As Berlin grows increasingly discontent with the repeated construction delays and scandals surrounding Berlin International Airport (BER), a growing number of residents are lobbying to overrule the city's plans and keep open the Berlin's current main airport, Tegel.
An online petition to put the issue to a popular vote is quickly gathering support, while activists are holding public signature-gathering campaigns to reach the 20,000 signatures needed by July 9 to force action by city lawmakers.
The campaign began early this year on the initiative of 22-year-old Marius Valentin, who said there are economic and sentimental reasons why Tegel should stay open.

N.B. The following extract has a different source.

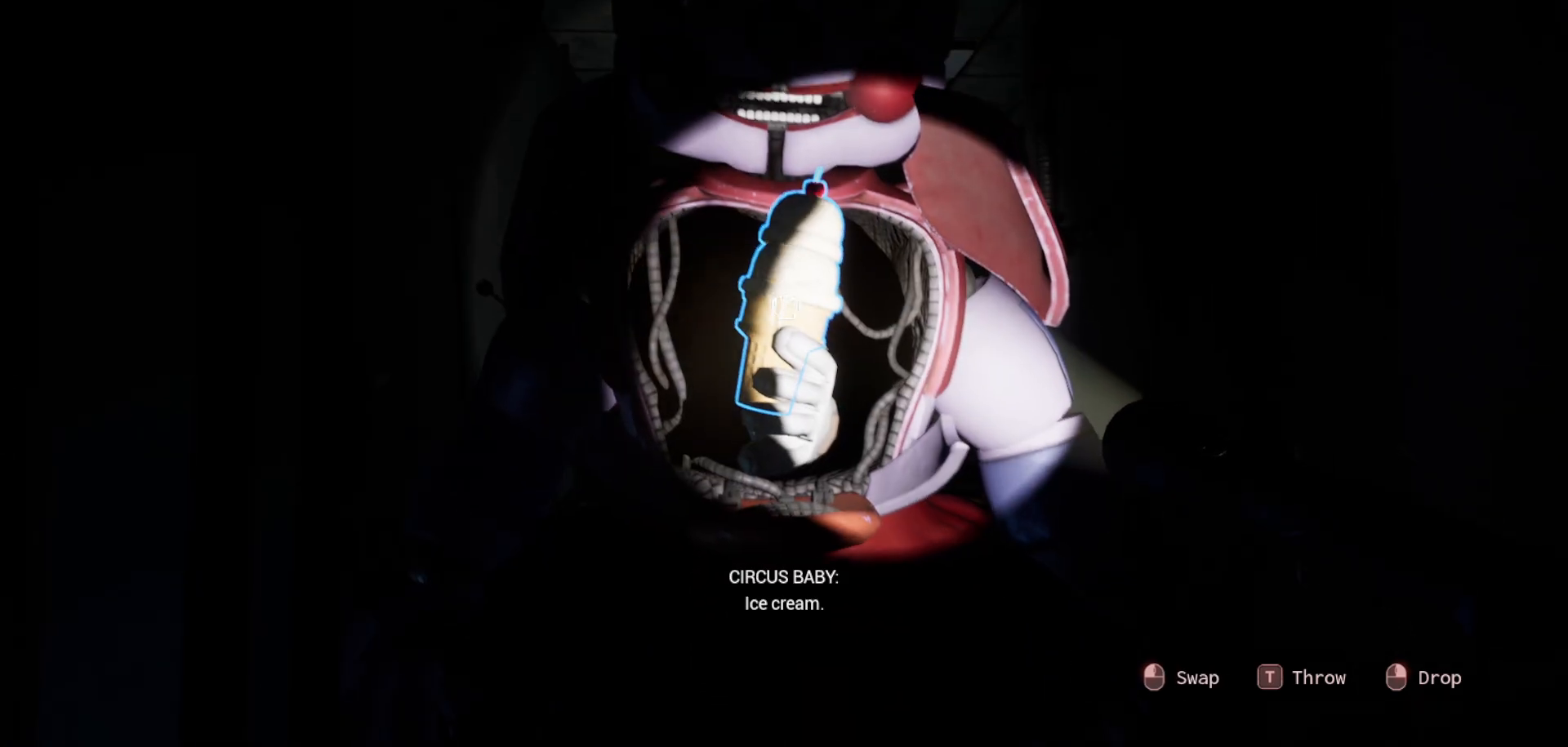
{"keys": [], "mouse": ["left"], "mouse_move": "still", "events": [[466, "mouse_left", "down"]]}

"The transportation needs of Berlin can't be fulfilled by BER alone," Valentin said -- a claim reportedly supported by multiple industry studies that have leaked to the media. In January, the mass-circulation daily Bild reported a study by the Aachen-based Airport Research Center had found the check-in area to be too small for the number of anticipated passengers, and that not enough baggage claim carousels were planned. Another study last year by FDC Airport Consulting reportedly found BER's capacity to be "clearly beneath the demand." Airport officials disputed the findings of the studies and have rejected criticism of BER's capacity as unfounded.

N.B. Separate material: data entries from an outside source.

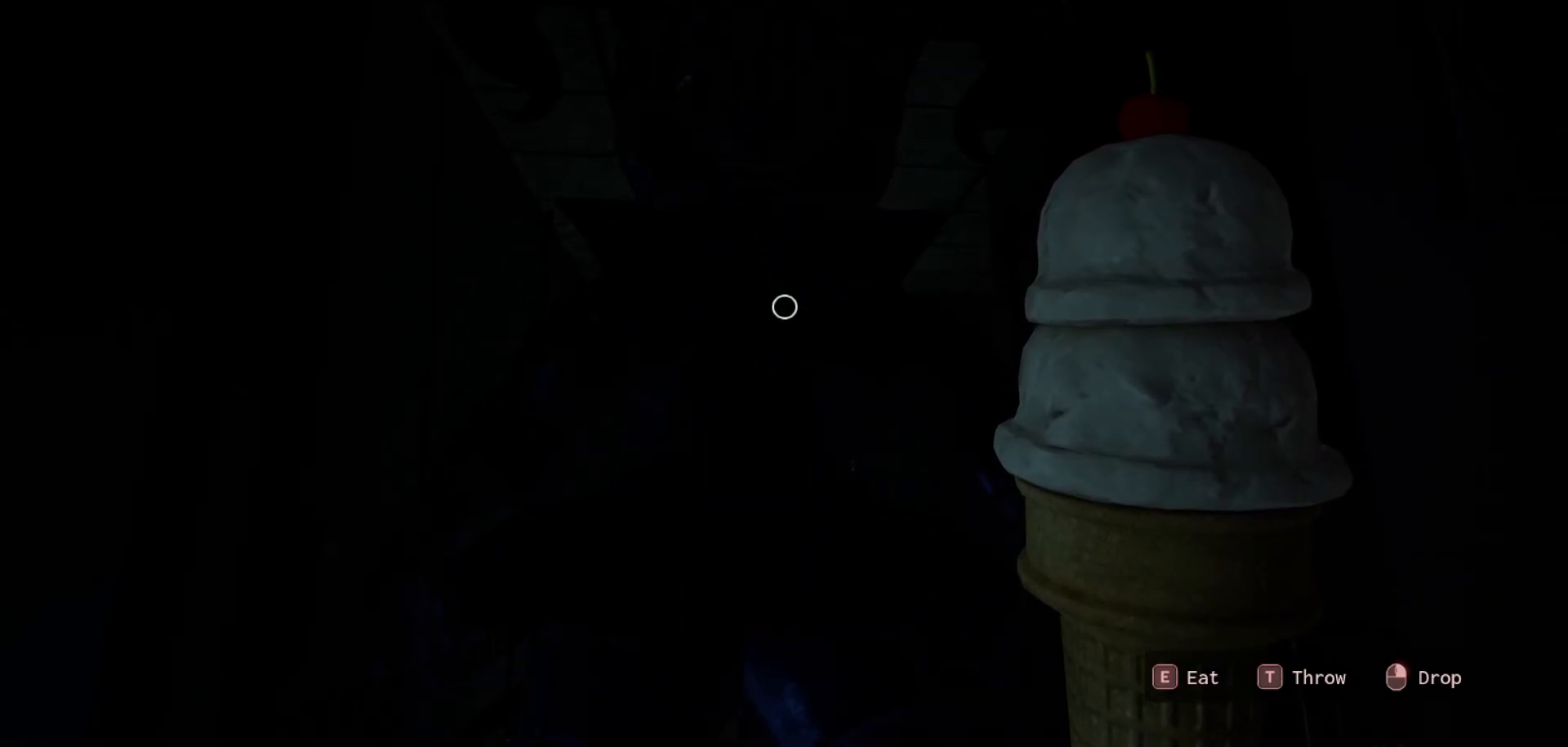
{"keys": [], "mouse": [], "mouse_move": "still", "events": []}
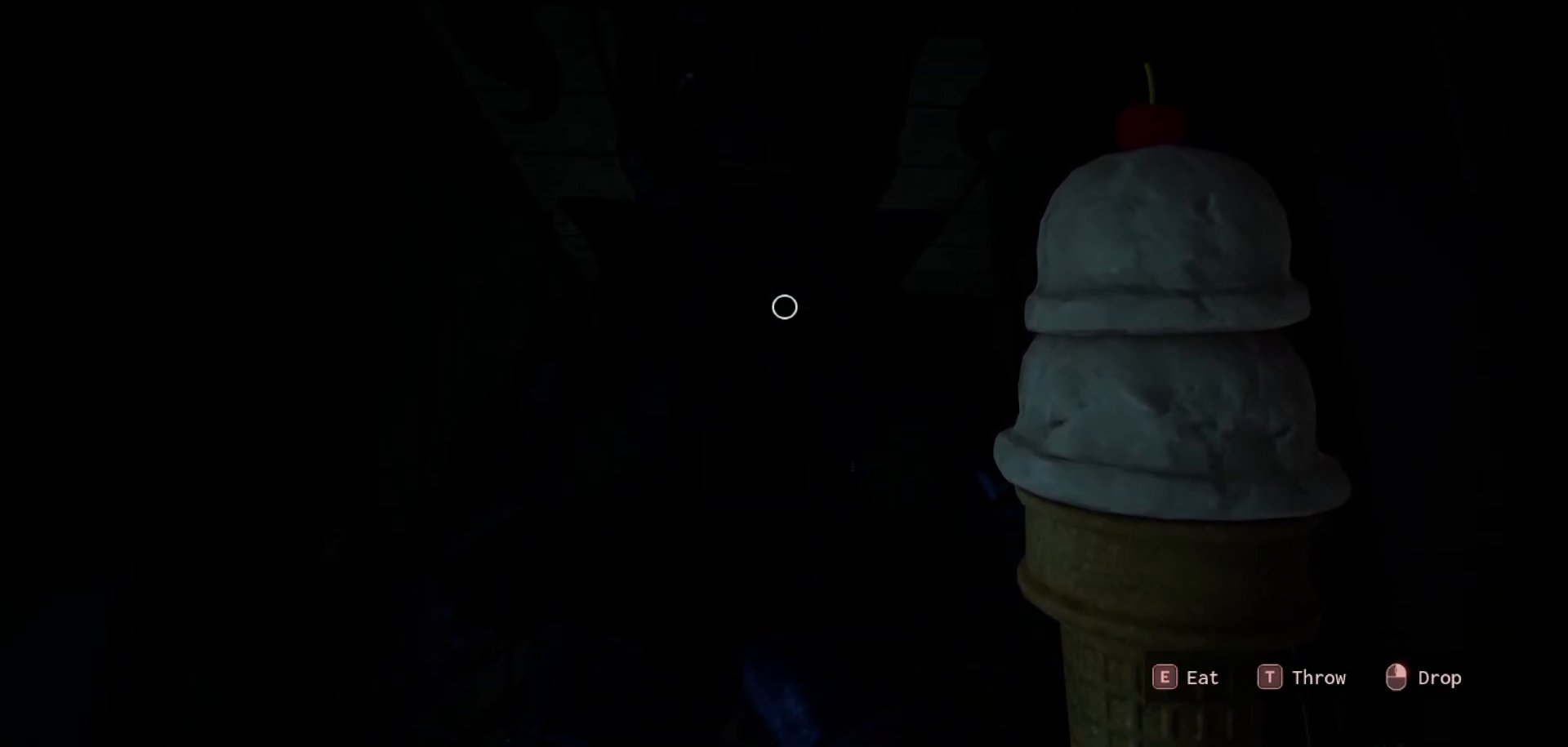
{"keys": [], "mouse": [], "mouse_move": "down", "events": []}
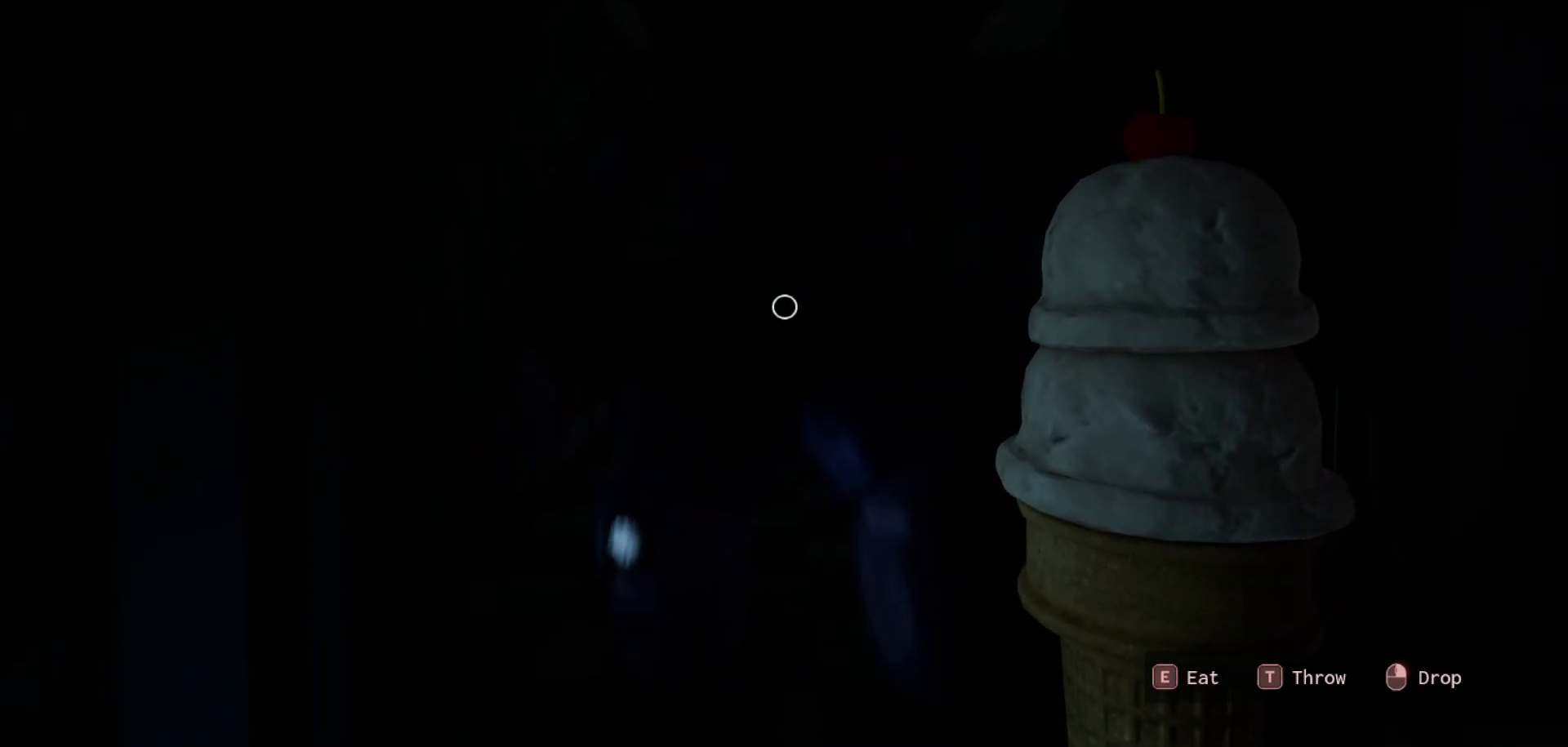
{"keys": [], "mouse": [], "mouse_move": "still", "events": []}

Tegel is also beloved among many Berliners for its easy gate access. Rather than having one security checkpoint per terminal, as is the case with many large international airports, Tegel has a security checkpoint for each check-in counter and gate, keeping waiting lines to a minimum. Its proximity to the city center also makes it more accessible than Berlin International Airport, Valentin added.
Sentimental Attachment to Tegel
Logistics aside, many Berliners feel an emotional connection to Tegel for its important place in German history. When Soviet occupying powers in 1948 closed the borders to West Berlin, an exclave of the soon-to-be-formed West Germany, the United States led a massive airlift of supplies to keep the city from being cut off and eventually absorbed into the Communist Eastern Bloc. Tegel's runways were built during the Soviet blockade to accommodate the airlift.
"It's a Berlin landmark," said Valentin.
Berlin law requires a minimum 20,000 signatures on a petition for it to be considered for a vote. Berlin's state parliament can then vote to reject the petition, in which case campaigners have another four months to gather 173,000 signatures to overrule parliament and force the referendum.
Opinion polls suggest that a majority of city residents are on Valentin's side. A survey commissioned by the daily Berliner Zeitung found that 69 percent of Berliners want to keep Tegel open after its larger counterpart comes into operation. A previous survey from the mass-circulation Bild put that figure at 60 percent.
New CEO Open to Keeping Tegel
Tegel's operating license is meant to expire a maximum of six months after the opening of BER. In fact that deadline was meant to pass one year ago, after the new airport's original planned opening date of October 2011. But safety concerns and a host of other problems have forced officials to postpone BER's opening several times. Current estimates put the opening date in the fall of 2014.
Tegel's closure was approved by the Federal Administrative Court in 2006, based on the idea that having one large airport for Berlin would be the most efficient way to meet the city's air transportation needs, while limiting the number of residents who are adversely affected by fly-over noise.
However the new airport's CEO Hartmut Mehdorn, who took over the project last month after his predecessor was fired, said he was open to the possibility of keeping Tegel open as a second airport for the city.
"This has pros and cons," Mehdorn told the Tagesspiegel newspaper two weeks ago. "It should be talked about."
German Transportation Minister Peter Ramsauer, however, countered that the plans to shut down Tegel have already been approved on the highest judicial level, and that from the government's perspective, the legal status of those plans has not changed. Germany's lower house of parliament, the Bundestag, is due to release its own evaluation on the idea of keeping Tegel open sometime this month.
Previous Airport Referendum Failed
The movement to keep Tegel open comes just five years after a referendum to save Berlin's Tempelhof Airport failed because of low voter turnout. Many of the same arguments were made to save Tempelhof: proximity to the city center, better transportation connections and sentimental value.
Of those who did vote in the referendum, a clear majority of 60.2 percent wanted to keep Tempelhof open as a functioning airport. But only 21.7 percent of Berlin's 2.4 million eligible voters cast their ballots -- just shy of the 25 percent needed for approval. The referendum was also non-binding, and city officials had indicated they would close Tempelhof regardless of the results.
Valentin said media interest in his campaign has been enormous, and that Berliners had learned from the failed Tempelhof experience.
"The difference is that people know the Tempelhof referendum failed because of low voter turnout, not because of low support," Valentin said. "I'm optimistic."